§ EXERCISE
Copy the material from its beginning up to and including the line with "Identify the document", keeping every line unchanged. Leave the pictures out of your answer.

§ MATERIAL FOR THIS TASK
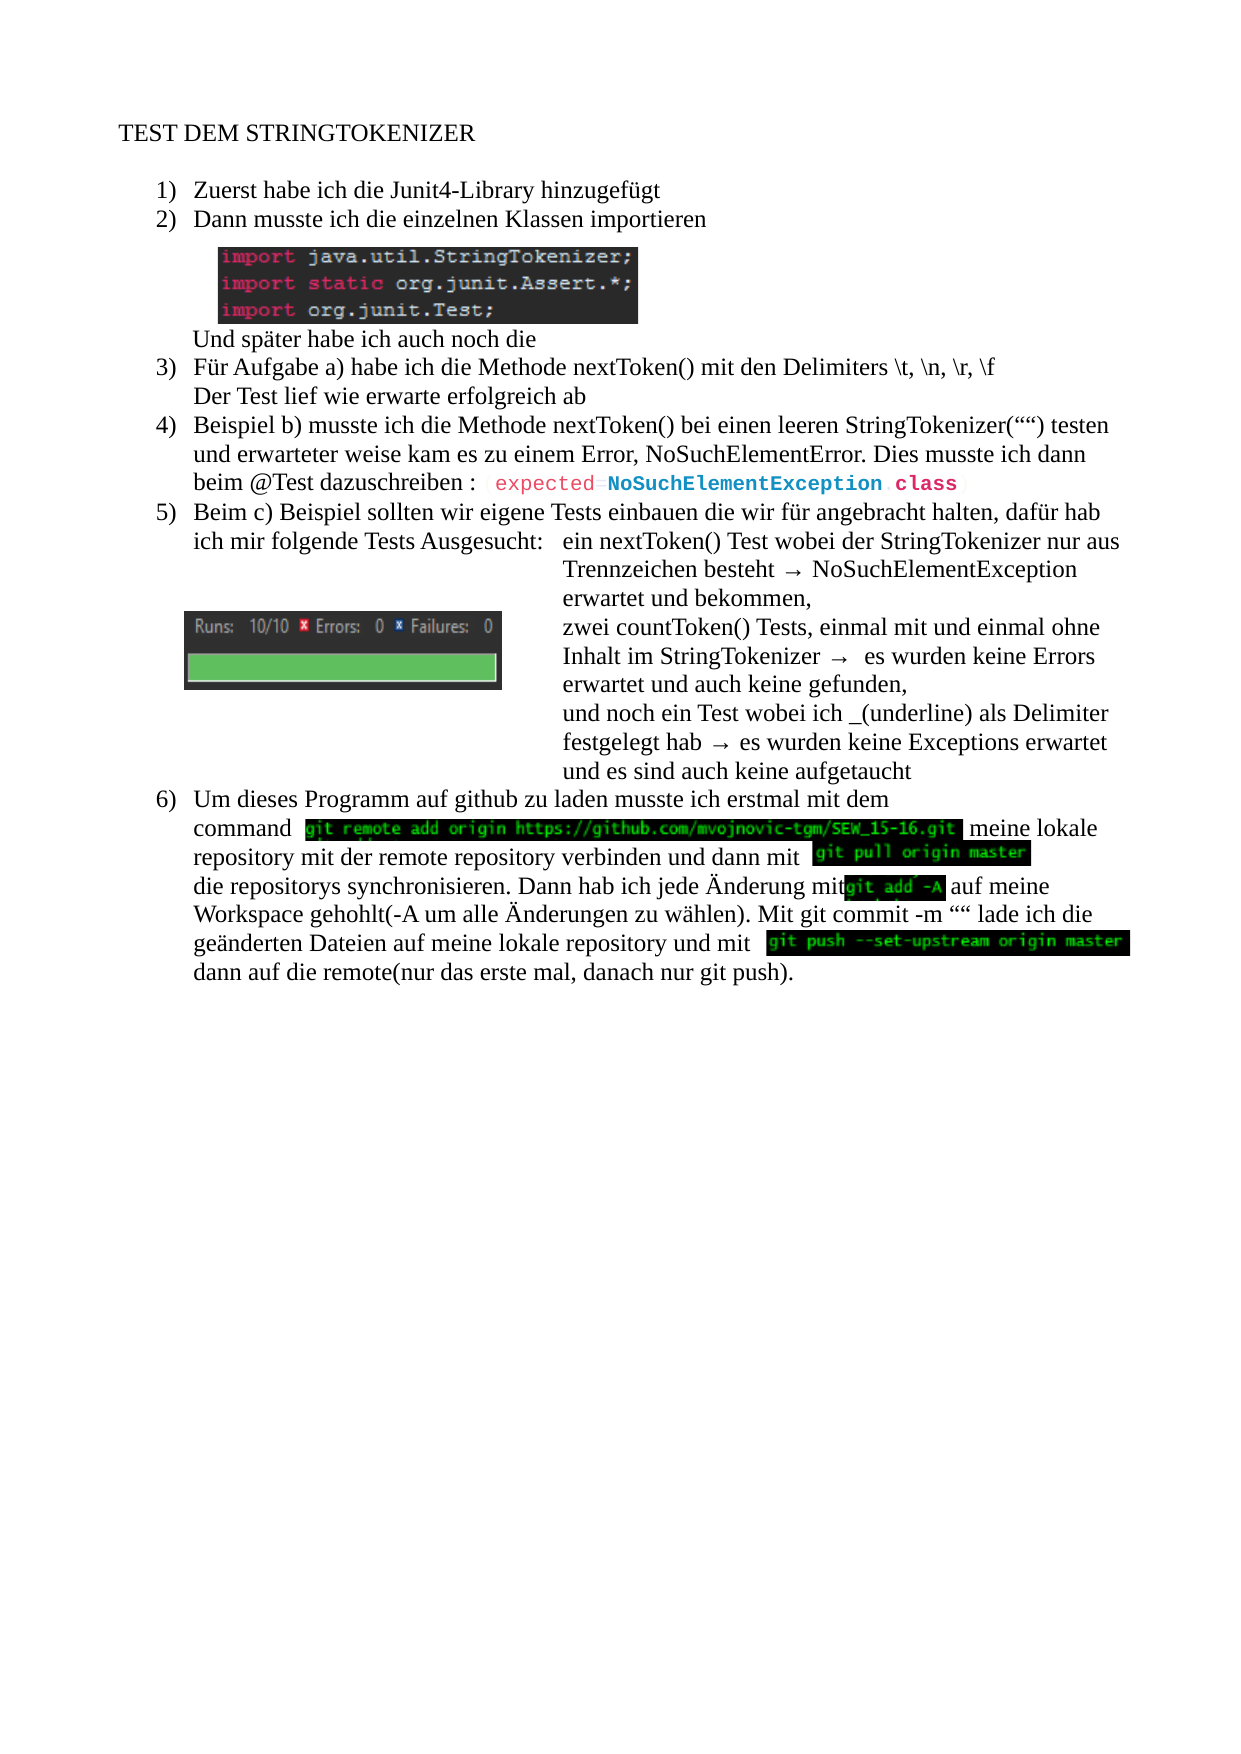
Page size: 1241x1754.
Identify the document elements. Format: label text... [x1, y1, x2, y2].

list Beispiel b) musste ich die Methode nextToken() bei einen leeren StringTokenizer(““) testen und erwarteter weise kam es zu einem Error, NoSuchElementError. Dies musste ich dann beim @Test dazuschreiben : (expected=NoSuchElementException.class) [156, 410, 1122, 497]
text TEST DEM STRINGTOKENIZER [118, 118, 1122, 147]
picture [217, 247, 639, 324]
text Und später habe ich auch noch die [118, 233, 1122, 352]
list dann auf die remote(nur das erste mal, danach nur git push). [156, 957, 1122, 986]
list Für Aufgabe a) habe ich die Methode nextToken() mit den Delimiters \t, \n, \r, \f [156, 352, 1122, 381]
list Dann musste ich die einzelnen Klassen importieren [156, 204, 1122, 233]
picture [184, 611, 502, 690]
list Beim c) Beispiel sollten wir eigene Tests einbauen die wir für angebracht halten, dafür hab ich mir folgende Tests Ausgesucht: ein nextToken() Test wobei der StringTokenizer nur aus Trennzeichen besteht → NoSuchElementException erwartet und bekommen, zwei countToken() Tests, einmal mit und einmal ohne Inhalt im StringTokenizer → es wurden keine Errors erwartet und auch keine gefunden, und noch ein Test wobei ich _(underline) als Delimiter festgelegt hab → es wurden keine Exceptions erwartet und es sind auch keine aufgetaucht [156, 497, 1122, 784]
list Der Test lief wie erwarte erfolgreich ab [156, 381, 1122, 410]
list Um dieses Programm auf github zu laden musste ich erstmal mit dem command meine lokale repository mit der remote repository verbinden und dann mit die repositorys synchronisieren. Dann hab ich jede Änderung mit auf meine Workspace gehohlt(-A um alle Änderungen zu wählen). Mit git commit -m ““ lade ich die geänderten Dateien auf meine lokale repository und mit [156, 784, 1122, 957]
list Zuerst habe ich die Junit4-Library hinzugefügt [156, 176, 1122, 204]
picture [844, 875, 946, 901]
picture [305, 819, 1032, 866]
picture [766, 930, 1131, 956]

§ EXERCISE RESPONSE
Page size: 1241x1754.
Identify the document elements. Format: label text... [x1, y1, x2, y2].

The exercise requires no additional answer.